# [To-do item]
Please reproduce all of the data exactly as it appears, but skip the pictures.

Segment Start: Given records

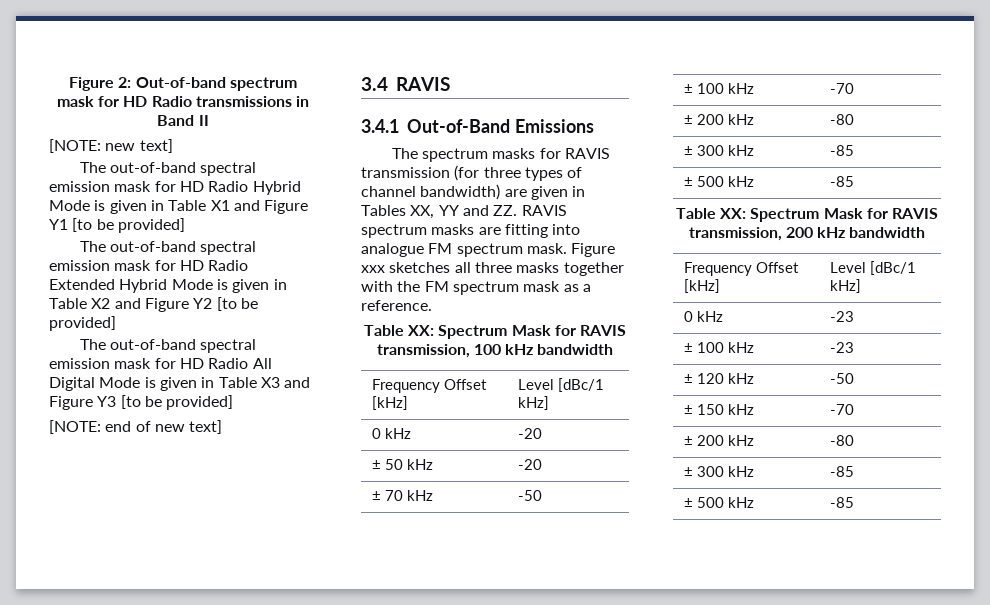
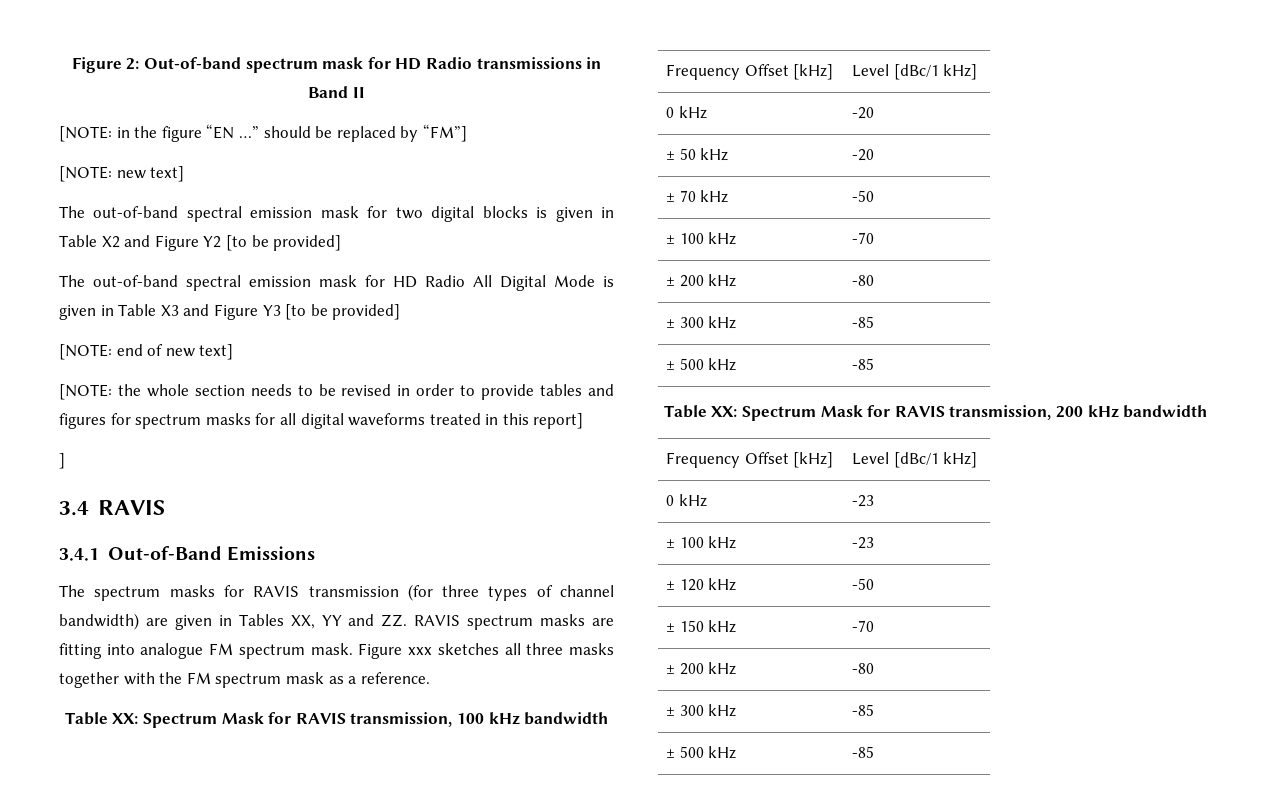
(209, 120) none -> [59,124,467,142] // [NOTE: in the figure “EN …” should be replaced by “FM”]
[179,181,301,195] [49,200,309,214] [49,218,185,233] [79,241,257,255] [49,260,249,271] [49,279,213,293] HD Radio Hybrid Mode is given in Table X1 and Figure Y1 [to be provided] // The out-of-band spectral emission mask for HD Radio Extended Hybrid Mode -> [395,206,528,222] two digital blocks
(223, 427) none -> [59,384,614,400] [59,413,584,429] [59,453,65,469] // [NOTE: the whole section needs to be revised in order to provide tables and figures for spectrum masks for all digital waveforms treated in this report] // ]

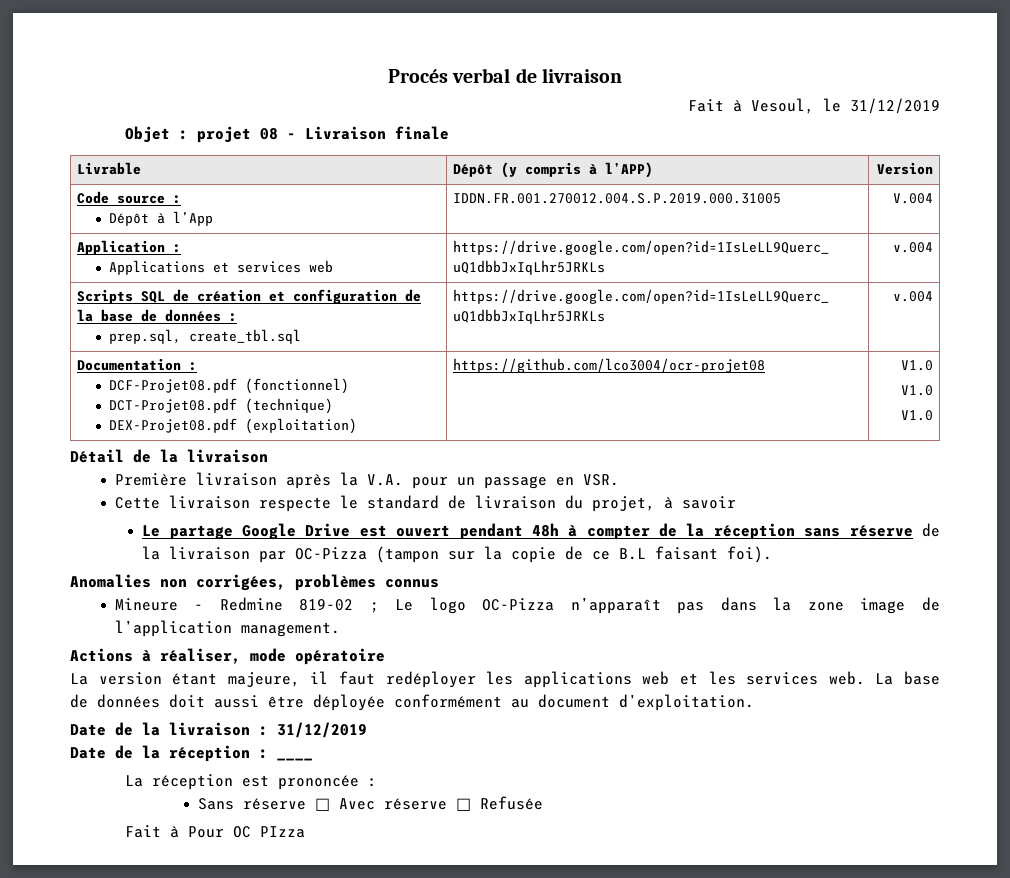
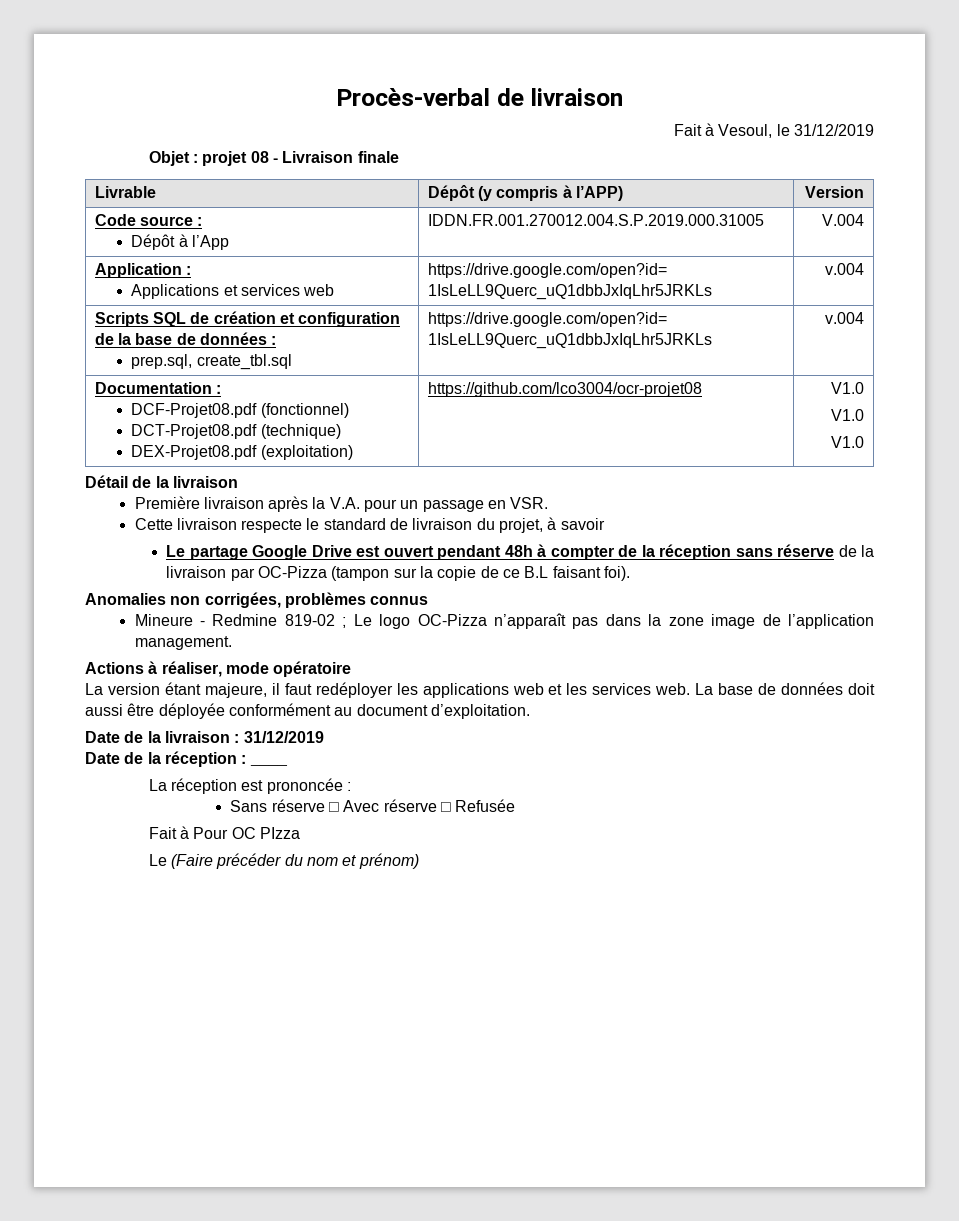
[388,68,511,83] Procés verbal -> [335,88,490,106] Procès-verbal
(306, 832) none -> [148,853,419,869] // Le (Faire précéder du nom et prénom)

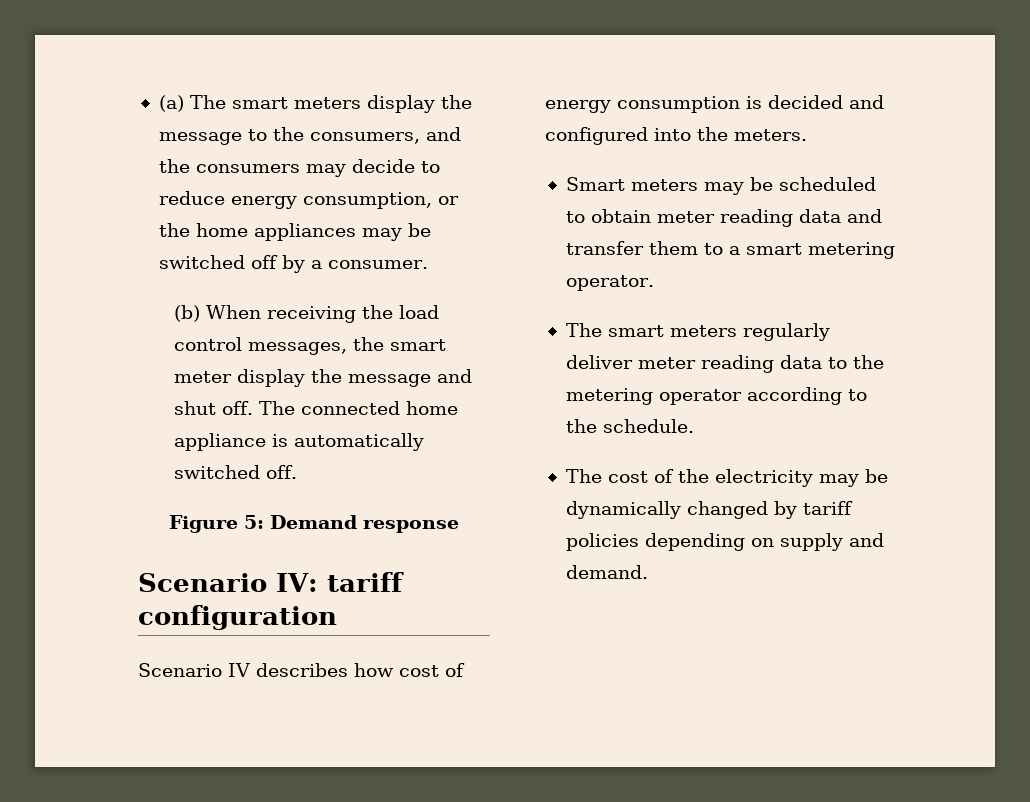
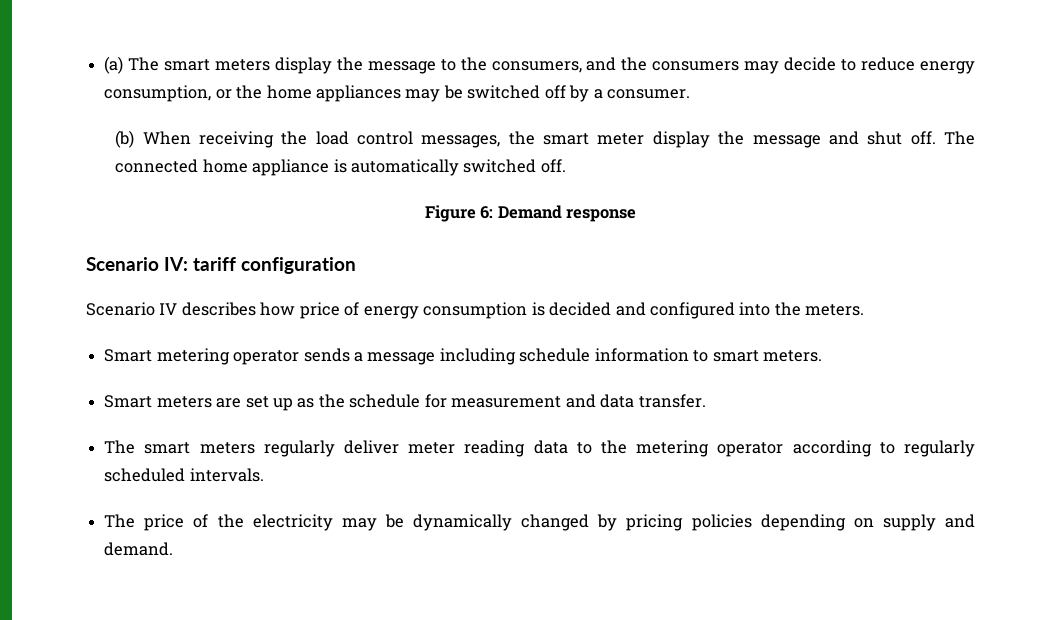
[244,515,264,529] 5: -> [480,206,494,219] 6:
[399,665,439,677] cost -> [299,302,340,319] price
[630,177,876,195] [565,209,882,227] [565,241,895,259] [565,275,654,291] meters may be scheduled to obtain meter reading data and transfer them to a smart metering operator. -> [156,348,823,365] [104,394,706,411] metering operator sends a message including schedule information to smart meters. // Smart meters are set up as the schedule for measurement and data transfer.
[565,419,694,433] [565,469,648,483] the schedule. // The cost -> [904,440,975,457] [104,468,264,482] [104,514,185,531] regularly scheduled intervals. // The price
[802,501,853,515] tariff -> [626,514,684,531] pricing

Segment End: Given records

# [Exercise output]
(209, 120) none -> [59,124,467,142] // [NOTE: in the figure “EN …” should be replaced by “FM”]
[179,181,301,195] [49,200,309,214] [49,218,185,233] [79,241,257,255] [49,260,249,271] [49,279,213,293] HD Radio Hybrid Mode is given in Table X1 and Figure Y1 [to be provided] // The out-of-band spectral emission mask for HD Radio Extended Hybrid Mode -> [395,206,528,222] two digital blocks
(223, 427) none -> [59,384,614,400] [59,413,584,429] [59,453,65,469] // [NOTE: the whole section needs to be revised in order to provide tables and figures for spectrum masks for all digital waveforms treated in this report] // ]

[388,68,511,83] Procés verbal -> [335,88,490,106] Procès-verbal
(306, 832) none -> [148,853,419,869] // Le (Faire précéder du nom et prénom)

[244,515,264,529] 5: -> [480,206,494,219] 6:
[399,665,439,677] cost -> [299,302,340,319] price
[630,177,876,195] [565,209,882,227] [565,241,895,259] [565,275,654,291] meters may be scheduled to obtain meter reading data and transfer them to a smart metering operator. -> [156,348,823,365] [104,394,706,411] metering operator sends a message including schedule information to smart meters. // Smart meters are set up as the schedule for measurement and data transfer.
[565,419,694,433] [565,469,648,483] the schedule. // The cost -> [904,440,975,457] [104,468,264,482] [104,514,185,531] regularly scheduled intervals. // The price
[802,501,853,515] tariff -> [626,514,684,531] pricing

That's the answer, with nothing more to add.